### TRECHO DO DOCUMENTO
##########

A venda do chamado "boi em pé", ou seja, vivo para outros estados deverá ser facilitada pelo governo de MS. A medida deverá reduzir a alíquota hoje em 12% e tentar dar um novo incremento a pecuária estadual, bastante abalada pela crise do JBS.
Desde as denúncias dos irmãos Joesley e Wesley Batista, que colocaram o frigorífico no centro da crise política, que a operação das unidades do grupo está abalada. Escala de abate reduzida, desconfiança do produtor em não receber no vencimento, e para piorar nem mesmo o banco do grupo o "Original", que descontava as promissórias dadas aos pecuaristas, quer mais os papéis, ou seja, aos pecuaristas restou rezar e perder o sono, a espera do vencimento.
Para ajudar a resolver essa situação, a secretária de fazenda estuda um pleito da FAMASUL e ACRISSUL, que quer que o imposto pago em transações interestaduais para animais vivos seja menor, abrindo uma nova perspectiva a esse mercado e livrando os fazendeiros do estado da possibilidade de calote do JBS, algo que vem assustando o setor.
O secretário de fazenda Marcio Monteiro, confirmou que as tratativas existem e que em audiência solicitada pela FAMASUL ao governador Reinaldo Azambuja o assunto pode ter uma solução definitiva. Monteiro desconversou sobre o novo percentual, mas fontes da secretaria apontaram uma redução pela metade, ou seja, para 6% como um número factível.

##########

### CONJUNTO DE DADOS
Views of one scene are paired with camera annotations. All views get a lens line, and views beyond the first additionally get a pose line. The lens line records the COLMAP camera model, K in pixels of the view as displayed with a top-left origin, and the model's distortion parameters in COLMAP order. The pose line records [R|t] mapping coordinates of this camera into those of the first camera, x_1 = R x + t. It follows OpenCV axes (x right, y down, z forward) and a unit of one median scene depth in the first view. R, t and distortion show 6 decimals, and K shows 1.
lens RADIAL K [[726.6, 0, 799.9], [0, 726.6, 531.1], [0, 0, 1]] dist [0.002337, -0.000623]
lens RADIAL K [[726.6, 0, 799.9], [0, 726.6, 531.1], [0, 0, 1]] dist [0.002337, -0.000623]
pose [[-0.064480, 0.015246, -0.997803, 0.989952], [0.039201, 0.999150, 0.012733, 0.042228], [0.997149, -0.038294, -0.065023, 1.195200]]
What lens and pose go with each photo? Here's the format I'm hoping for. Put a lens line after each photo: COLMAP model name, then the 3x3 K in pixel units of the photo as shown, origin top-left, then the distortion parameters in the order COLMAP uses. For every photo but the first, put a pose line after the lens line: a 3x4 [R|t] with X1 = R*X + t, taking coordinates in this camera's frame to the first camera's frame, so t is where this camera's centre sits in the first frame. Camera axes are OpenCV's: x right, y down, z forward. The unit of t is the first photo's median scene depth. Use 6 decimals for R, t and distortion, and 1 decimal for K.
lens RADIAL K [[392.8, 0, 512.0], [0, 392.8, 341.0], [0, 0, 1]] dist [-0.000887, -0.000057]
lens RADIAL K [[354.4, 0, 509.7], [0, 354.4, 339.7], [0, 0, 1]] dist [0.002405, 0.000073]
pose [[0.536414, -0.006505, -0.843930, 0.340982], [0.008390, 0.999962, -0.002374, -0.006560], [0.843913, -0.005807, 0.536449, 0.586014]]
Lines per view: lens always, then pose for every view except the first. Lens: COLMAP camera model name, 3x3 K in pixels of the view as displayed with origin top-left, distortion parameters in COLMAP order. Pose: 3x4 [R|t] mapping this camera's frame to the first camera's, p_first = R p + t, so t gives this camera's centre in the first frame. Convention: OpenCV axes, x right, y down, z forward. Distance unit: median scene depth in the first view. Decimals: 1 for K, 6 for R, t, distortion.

##########

Reproduza o trecho do texto sobre a venda de boi vivo começando em "Desde as denúncias" e terminando em "espera do vencimento.".

Desde as denúncias dos irmãos Joesley e Wesley Batista, que colocaram o frigorífico no centro da crise política, que a operação das unidades do grupo está abalada. Escala de abate reduzida, desconfiança do produtor em não receber no vencimento, e para piorar nem mesmo o banco do grupo o "Original", que descontava as promissórias dadas aos pecuaristas, quer mais os papéis, ou seja, aos pecuaristas restou rezar e perder o sono, a espera do vencimento.